Les ministres ont pu développer ce qui nous a animé durant tout ce mandat; des nouveaux droits et des nouvelles protections (retraite à 60 ans pour les carrières longues, compte pénibilité, droit à la formation, mariage pour tous, tiers payant…), un système social préservé (la sécu à l’équilibre en 2017 lorsqu’elle accusait un trou de 17 milliards en 2012 !), un mode de gouvernement qui fait la place aux partenaires sociaux (la loi travail renforce d’ailleurs leur rôle dans les entreprises), un pays pleinement impliqué dans les enjeux mondiaux (cop21, intervention au Mali, en Centre Afrique, lutte contre le terrorisme Daesh, bras de fer avec les USA sur le Tafta…) et enfin la préparation de notre avenir collectif (l’éducation devient enfin le premier budget de la France, l’innovation et la recherche sont favorisés, la compétitivité des entreprises est rétablie…).

Le chemin parcouru doit nous permettre de nous projeter sur le chemin à parcourir, celui qui est devant nous.

La période électorale qui s’annonce est cruciale pour la France, d’autant plus cruciale que la droite avance dans sa primaire avec une avalanche de régressions qui n’épargneront personne; 300 000 fonctionnaires en moins (Bruno Le Maire propose même de supprimer la fonction publique territoriale), 150 Milliards d’économie budgétaire (quand la droite nous reproche aujourd’hui d’en faire 50), suppression des 35h, allongement de la retraite à 65 ans, suppression de l’Impôt sur la fortune, remise en cause de l’état de droit…

La campagne débute dans un climat étouffant.
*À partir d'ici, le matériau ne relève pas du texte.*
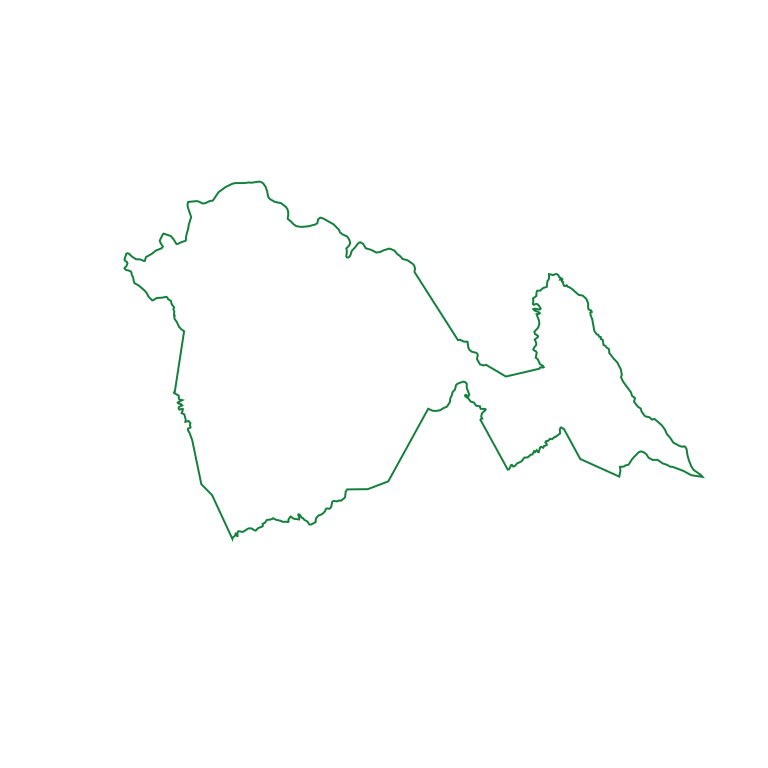 El Rosario, Comayagua, Honduras (orthographic projection), rotated 234°
{"feature_id": "27666195B23416368136478", "entity_name": "El Rosario", "entity_type": "district", "adm_level": 2, "iso_a3": "HND", "parent_name": "Honduras", "parent_adm1": "Comayagua", "projection": "orthographic", "projection_center": [-87.754, 14.601], "detail": "fine", "context": "isolated", "style": "outline", "palette": "green", "viewbox_px": 768, "rotation_deg": 234, "n_neighbors": 0, "source": "geoboundaries", "source_scale": "gbopen_adm2", "svg_char_len": 6166}
<svg xmlns="http://www.w3.org/2000/svg" viewBox="0 0 768 768"><g transform="rotate(234 384 384)"><path d="M626.3,393.4L628.8,388.9L634.1,381.6L635.2,378.7L636.5,371.4L636.4,362.7L633.0,353.4L634.6,350.0L635.3,345.8L636.5,343.5L640.7,341.2L642.1,339.9L646.4,332.6L645.1,330.9L642.7,329.3L632.4,326.1L627.8,319.9L624.7,316.8L620.9,311.9L618.4,309.4L616.9,308.4L616.5,307.6L618.0,302.9L618.5,299.7L619.3,298.4L624.8,298.8L629.0,298.5L635.2,294.1L635.0,292.8L631.8,286.8L629.3,286.1L625.1,285.8L624.6,283.5L626.0,278.0L625.8,272.4L626.6,266.1L624.2,262.8L624.8,262.0L628.1,260.0L630.7,256.7L635.3,255.0L639.4,254.2L640.7,253.1L640.9,252.1L637.3,247.3L636.2,246.9L633.8,247.7L632.5,247.5L630.8,244.9L630.2,242.1L629.4,242.0L628.1,242.3L624.9,244.8L623.7,245.3L622.3,245.1L620.5,244.0L617.8,243.8L614.8,242.2L612.2,241.4L607.8,243.5L600.5,245.2L597.0,245.5L593.0,244.8L588.0,245.6L587.5,246.3L587.1,250.8L584.1,255.5L582.7,258.9L581.5,259.5L579.3,259.2L576.6,260.5L573.5,259.2L569.3,259.2L568.1,257.4L565.8,256.9L564.5,255.6L562.4,254.3L562.2,254.6L561.4,253.7L559.9,252.9L556.1,252.8L550.6,251.8L547.4,252.2L544.2,253.3L500.4,209.9L500.8,209.3L500.4,208.8L495.1,211.1L493.2,209.6L491.9,209.3L489.5,211.3L490.3,206.2L489.6,206.0L486.5,208.2L485.2,208.2L486.0,205.1L485.4,203.9L484.5,203.3L483.3,203.7L482.7,206.0L482.2,206.6L481.0,205.7L479.3,203.1L477.4,204.4L476.6,204.5L472.0,202.8L470.1,201.1L469.1,204.1L466.2,204.4L464.7,202.8L462.7,202.1L462.5,201.2L463.1,199.2L462.0,198.3L458.6,197.9L451.2,195.8L410.3,177.3L395.1,179.6L347.8,170.3L348.5,171.1L348.9,174.1L349.9,175.9L347.4,175.8L347.1,176.2L349.9,178.0L350.5,179.7L347.3,182.8L346.9,189.0L346.1,190.7L344.8,192.1L341.7,193.2L340.8,194.1L341.4,197.4L340.2,202.1L340.9,203.0L342.2,203.6L341.7,205.9L342.8,209.4L341.2,212.3L340.5,214.4L340.6,215.4L337.5,216.9L334.4,219.7L331.6,221.4L330.5,223.4L328.7,225.3L328.9,226.0L330.3,226.8L331.5,229.5L331.6,230.6L328.1,231.8L324.3,235.7L325.8,237.0L328.5,237.6L328.8,238.0L328.5,238.7L327.6,239.0L324.0,238.9L322.7,239.7L321.2,239.6L317.7,241.2L314.3,241.0L313.1,242.5L312.5,247.5L315.0,249.6L315.5,250.7L316.1,253.8L315.3,256.3L315.2,258.9L315.7,261.4L317.0,263.4L316.9,264.7L315.2,266.5L315.1,267.8L315.8,269.3L318.8,272.5L319.2,273.5L318.7,274.9L316.8,276.8L316.1,279.1L314.9,280.7L315.0,285.0L315.5,286.2L319.2,289.5L320.4,292.2L308.5,309.0L302.7,330.2L338.0,405.2L333.8,407.6L331.8,410.0L329.8,414.0L329.6,417.4L328.7,421.8L330.7,426.8L333.5,429.3L335.5,432.9L337.1,434.5L337.8,438.2L340.7,441.5L341.0,443.6L339.5,449.3L337.8,450.8L335.5,451.1L332.3,448.7L325.2,446.7L324.3,444.7L327.0,444.0L327.2,443.0L326.2,442.5L322.9,443.7L318.9,443.8L316.0,445.9L312.4,445.7L309.5,448.5L308.2,447.8L306.9,447.8L304.5,451.0L303.7,451.3L303.3,450.7L302.7,445.9L300.5,443.5L298.3,443.1L298.8,442.3L298.4,441.0L242.0,433.8L241.5,435.1L243.7,439.2L243.4,439.9L241.3,440.0L240.7,441.7L241.5,444.7L240.6,450.0L242.0,454.2L240.2,457.1L240.6,461.2L239.7,462.7L241.5,466.0L240.1,466.2L240.7,468.6L238.3,468.6L237.9,469.1L240.5,472.4L241.0,473.6L240.9,474.1L238.8,475.4L239.8,476.9L238.9,479.7L240.2,480.5L241.9,480.2L242.5,481.5L241.5,483.5L242.1,486.0L240.5,487.6L240.9,490.7L240.4,491.6L240.5,497.3L243.8,499.5L244.7,500.8L244.8,501.8L241.8,503.1L208.0,498.7L170.8,519.9L175.0,524.4L178.3,526.2L176.2,529.5L176.2,531.5L175.0,534.5L177.2,540.1L178.0,543.4L179.1,550.1L178.3,552.5L175.8,554.2L172.7,555.0L169.0,554.7L164.7,556.7L161.9,560.7L155.9,562.8L152.2,565.5L149.1,566.8L147.3,568.8L137.9,575.0L129.6,579.0L121.6,587.1L124.0,586.9L132.4,584.0L136.7,584.2L142.7,585.7L147.5,587.4L153.2,590.4L156.1,590.8L157.0,590.5L157.9,588.4L160.5,586.5L166.6,583.6L172.2,583.9L177.3,583.4L182.1,584.5L187.3,584.5L196.4,582.4L196.9,582.0L197.6,579.9L201.0,579.2L203.7,576.8L205.1,576.2L210.4,576.2L213.1,577.3L216.4,576.1L218.9,575.9L222.8,576.0L225.1,578.8L228.7,577.7L232.1,578.9L245.3,578.8L248.5,579.4L250.2,579.8L251.7,581.8L256.6,584.2L264.3,585.4L269.8,584.7L276.8,584.5L279.4,586.3L280.4,586.4L282.4,585.6L285.0,585.4L286.5,584.5L290.9,586.8L291.6,586.8L292.9,585.8L294.4,587.0L295.7,585.9L297.9,586.3L299.0,585.3L303.2,585.3L313.9,590.5L317.9,591.5L320.3,592.6L320.6,593.2L320.0,594.2L320.4,594.6L321.6,594.8L323.5,593.6L324.9,593.5L329.7,596.7L333.9,597.7L338.6,596.8L341.8,593.8L349.8,592.1L353.0,591.0L354.7,589.8L356.5,589.8L356.6,588.2L357.3,587.5L358.9,587.5L361.1,588.8L362.3,588.1L364.1,590.0L364.5,589.8L364.5,588.2L364.9,587.7L366.2,589.3L367.6,588.5L369.1,589.0L370.7,588.8L372.0,587.7L372.6,585.0L375.9,582.1L373.0,580.1L371.8,578.7L371.2,576.7L366.9,572.8L368.1,569.2L367.8,565.1L369.4,562.8L368.2,561.0L365.7,559.0L365.6,554.8L363.4,553.7L361.6,551.8L360.6,551.4L360.1,551.7L359.4,554.1L358.3,555.1L356.1,555.4L353.0,555.1L352.6,554.4L352.8,553.6L356.3,550.3L356.8,548.8L355.2,548.9L351.1,551.4L349.8,551.7L349.6,550.5L350.8,548.5L343.8,546.5L341.1,544.8L339.0,541.8L337.9,536.4L335.8,535.5L332.7,536.8L331.9,536.6L331.5,535.7L331.4,532.1L328.0,531.3L326.5,530.5L325.9,529.6L325.3,527.0L324.2,525.0L323.3,525.0L321.2,526.1L319.6,526.0L316.1,522.2L313.6,523.0L308.7,521.8L305.0,523.3L303.7,523.1L303.9,522.3L305.6,520.2L305.6,519.5L305.0,518.8L318.4,487.0L339.6,477.8L340.7,475.2L343.5,473.2L349.6,473.9L352.0,476.6L353.3,477.3L355.0,477.0L358.5,474.0L361.3,473.2L364.1,473.7L369.1,476.4L371.4,473.5L375.2,471.4L376.0,469.6L456.8,474.5L459.2,477.0L461.6,477.9L463.7,478.0L470.2,475.8L474.2,472.6L478.5,472.1L481.5,471.1L485.6,470.9L489.3,468.8L490.6,467.6L492.5,461.9L493.0,458.6L494.9,455.0L500.2,452.4L504.5,449.0L509.6,449.5L512.6,448.1L513.0,447.2L512.8,444.8L511.5,440.9L510.7,436.2L508.2,432.9L507.3,431.0L507.4,429.3L508.2,428.4L509.3,428.4L513.2,432.0L515.8,433.2L516.4,436.8L517.4,438.8L518.5,439.8L521.2,440.7L525.0,440.9L529.4,438.4L532.5,437.5L535.2,438.2L542.7,437.1L553.3,432.3L556.1,430.2L555.9,427.5L553.3,424.6L553.4,422.3L555.9,415.8L559.6,409.5L563.3,405.8L566.4,404.7L570.5,404.2L573.9,403.2L575.2,403.9L577.0,405.9L579.7,407.7L582.6,408.7L584.9,408.7L590.8,407.0L595.4,402.8L600.2,400.6L602.3,400.2L604.2,400.6L608.5,402.7L613.1,404.1L616.9,404.2L619.2,403.5L620.9,402.3L624.9,394.8L626.3,393.4Z" fill="none" stroke="#15803d" stroke-width="2"/></g></svg>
Les polémiques inutiles se succèdent ad nauseam; sur le burkini, « nos ancêtres » les gaulois, le refus d’accueillir des réfugiés… Nous assistons à un bal des ego comme rarement nous avions connus, autant à droite qu’à gauche. Les programmes sont moins interrogés que les postures. Les idées sont inaudibles au milieu du bruit des invectives.

Sans débat convoquant la raison, on exploite les peurs, les sentiments, les préjugés et les manipulations les plus grossières.

Dans le bruit désagréable de cette campagne improbable qui ne connait pas encore ses candidats, nous avons besoin d’un Président qui tienne le cap, patiemment et avec détermination. Le Président de la République ne parle pas de lui mais de la France, des français et du monde. Si nous voulons une campagne utile pour la pays, commençons dès aujourd’hui à tendre l’oreille pour dépasser le brouhaha et écouter un discours dense et profond, celui de François Hollande.